There are clearly people who oppose the new law, but I have not heard of any viable economic alternative to the system now being introduced, committing ISPs to helping protect copyright. The only other proposals offered look like solutions produced for the laboratory, not for the market place.
That’s odd. For someone who claims he’s “followed this debate closely” for him to claim that this is a catastrophe for all business models. After all, every single other business related to music has been doing amazingly well. And, we’ve gone through example after example after example after example of it working in “the marketplace” rather than “the laboratory.” And we’ve discussed how it works for bands small, mid-sized and large — and works in ways that has allowed them to make more money than they could have in the past. So, for him to claim that those business models don’t exist or don’t work is simply wrong. Furthermore, he pulls a sleight of hand by pretending that the only other business model is “live music.” However, as we’ve seen live music is one business model that works, but not the only one.

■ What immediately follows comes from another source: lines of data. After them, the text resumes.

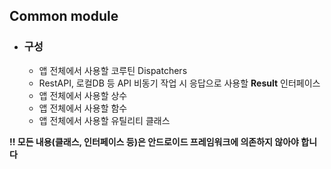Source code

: ## Common module

* ### 구성
    * 앱 전체에서 사용할 코루틴 Dispatchers
    * RestAPI, 로컬DB 등 API 비동기 작업 시 응답으로 사용할 **Result** 인터페이스
    * 앱 전체에서 사용할 상수
    * 앱 전체에서 사용할 함수
    * 앱 전체에서 사용할 유틸리티 클래스

**!! 모든 내용(클래스, 인터페이스 등)은 안드로이드 프레임워크에 의존하지 않아야 합니다**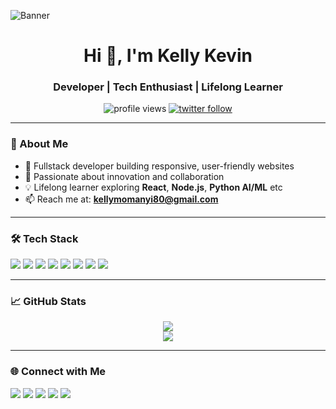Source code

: ![Banner](https://cdn.dribbble.com/users/1162077/screenshots/3848914/programmer.gif)

<h1 align="center">Hi 👋, I'm Kelly Kevin</h1>
<h3 align="center"> Developer | Tech Enthusiast | Lifelong Learner</h3>

<p align="center">
  <img src="https://komarev.com/ghpvc/?username=kellykevin&label=Profile%20views&color=0e75b6&style=flat" alt="profile views" />
  <a href="https://twitter.com/kellyke29748136" target="_blank">
    <img src="https://img.shields.io/twitter/follow/kellyke29748136?logo=twitter&style=for-the-badge" alt="twitter follow" />
  </a>
</p>

---

### 🌱 About Me

- 🔭 Fullstack developer building responsive, user-friendly websites
- 🚀 Passionate about innovation and collaboration
- 💡 Lifelong learner exploring **React**, **Node.js**, **Python AI/ML** etc
- 📫 Reach me at: **kellymomanyi80@gmail.com**

---

### 🛠️ Tech Stack

<p>
  <img src="https://img.shields.io/badge/HTML-E34F26?style=flat&logo=html5&logoColor=white" />
  <img src="https://img.shields.io/badge/CSS-1572B6?style=flat&logo=css3&logoColor=white" />
  <img src="https://img.shields.io/badge/JavaScript-F7DF1E?style=flat&logo=javascript&logoColor=black" />
  <img src="https://img.shields.io/badge/Python-3776AB?style=flat&logo=python&logoColor=white" />
  <img src="https://img.shields.io/badge/C-00599C?style=flat&logo=c&logoColor=white" />
  <img src="https://img.shields.io/badge/Firebase-FFCA28?style=flat&logo=firebase&logoColor=black" />
  <img src="https://img.shields.io/badge/Git-F05032?style=flat&logo=git&logoColor=white" />
  <img src="https://img.shields.io/badge/Docker-2496ED?style=flat&logo=docker&logoColor=white" />
</p>

---

### 📈 GitHub Stats

<p align="center">
  <img src="https://github-readme-stats.vercel.app/api?username=kellykevin&show_icons=true&theme=radical" />
  <br/>
  <img src="https://github-readme-streak-stats.herokuapp.com/?user=kellykevin&theme=radical" />
</p>

---

### 🌐 Connect with Me

<p>
  <a href="https://twitter.com/kellyke29748136"><img src="https://img.shields.io/badge/Twitter-%231DA1F2.svg?&style=flat&logo=twitter&logoColor=white"/></a>
  <a href="https://linkedin.com/in/kelly-kevin-769977287"><img src="https://img.shields.io/badge/LinkedIn-%230077B5.svg?&style=flat&logo=linkedin&logoColor=white"/></a>
  <a href="https://fb.com/kelly.kevin.9279"><img src="https://img.shields.io/badge/Facebook-%231877F2.svg?&style=flat&logo=facebook&logoColor=white"/></a>
  <a href="https://instagram.com/kelly_kevin_momanyi"><img src="https://img.shields.io/badge/Instagram-%23E4405F.svg?&style=flat&logo=instagram&logoColor=white"/></a>
  <a href="https://linktr.ee/kellykevinmomanyi"><img src="https://img.shields.io/badge/Linktree-%23990000.svg?&style=flat&logo=linktree&logoColor=white"/></a>
</p>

But the key thing, is that McGuinness is confusing protection with a business model. He talks about all the problems with business models, and then seems to jump to the conclusion that kicking people off the internet will suddenly make people buy music again — as if he can suddenly turn back the clock. Kicking people off the internet doesn’t make them feel better about your product. It doesn’t make people more comfortable giving money to the recording industry — it makes them pissed off and eager to spend their money elsewhere.
It’s the exact opposite of a business model. It’s a “piss your customers off” model.
Meanwhile, the business models that work (the same ones McGuinness is apparently ignorant of) are all about the opposite: they’re about appealing to your customers, connecting with them, building up a relationship and trust. McGuinness, instead, prefers to treat them all as criminals. He shouldn’t be surprised when they respond with anger rather than money.